Il bisogno di visioni

L’emergenza sanitaria di questi ultimi mesi ha rallentato gli incontri delle diverse azioni del progetto Me.Mo – Memorie in Movimento, ma non la voglia di riunirsi e di creare partecipazione. «Differentemente dagli anni ottanta, quando questo quartiere nasceva, oggi è difficile realizzare quella partecipazione attiva dei cittadini che ha permesso di portare avanti lotte importanti. Ma, come ricercatori, siamo convinti che il tramandare ai più giovani la memoria di questo quartiere sia l’unica via praticabile per uscire da un pessimismo dilagante. Tor Bella Monaca non è solo un teatro di spaccio, la criminalità c’è e ci vorrà del tempo per annientarla. Ma questo quartiere è anche tanto altro e questo va reso visibile agli occhi dei più giovani. Il prodotti finali del “Laboratorio Narrazioni” saranno, infatti, dei video girati interamente dagli studenti mentre raccontano le loro strade, le loro piazze e i luoghi che frequentano ogni giorno».

Per Francesco e la sua equipe, “Me.Mo” non è che una piccola goccia di speranza all’interno di un contesto degradato, monopolizzato dalle organizzazioni criminali e che rimarrà tale fin quando non verrà data risposta ai reali bisogni dei cittadini, innanzitutto il lavoro. «La criminalità, in questi territori non ha fatto altro che colmare l’assenza del soggetto pubblico.
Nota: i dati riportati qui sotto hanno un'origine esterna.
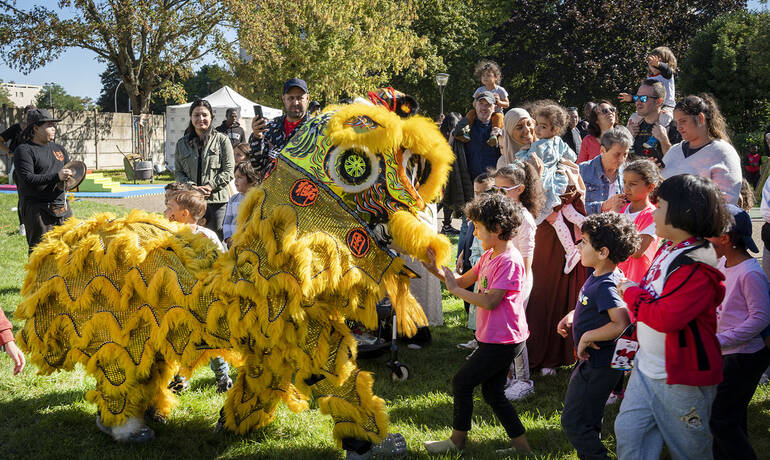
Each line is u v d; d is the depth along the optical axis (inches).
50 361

Alcuni abitanti del quartiere, quando devono spostarsi verso il centro, dicono “vado a Roma” e questo ci fa comprendere l’alto tasso di ghettizzazione in cui vivono. Le amministrazioni che in questi anni si sono susseguite devono ammettere di aver fallito. L’unica via percorribile è avere la capacità di progettare con visioni a lungo termine che diano possibilità agli abitanti di ri-attivarsi. Ecco perché il primo obiettivo di tutti i nostri progetti all’interno delle periferie sarà e resterà sempre questo: coinvolgimento, formazione e occupazione».

Il lavoro di “Territori dell’abitare” è stato prezioso perché, grazie alle sue professionalità, in questi anni è riuscito a tracciare un’unica linea di azione all’interno di progettualità diverse nei singoli quartieri romani. Un contributo che, nella sconfortante precarietà dei ricercatori italiani, ci auguriamo non venga interrotto. «Me.Mo non scalfirà di un millimetro lo spaccio a Tor Bella Monaca, come l’abusivismo al Corviale», conclude il ricercatore, «ma indicherà una strada percorribile, con più forza anche dal soggetto pubblico. Mettiamo a servizio della città i nostri studi per elaborare un’idea concreta su come lavorare in questi territori. Il nostro augurio è che qualcuno ci ascolti».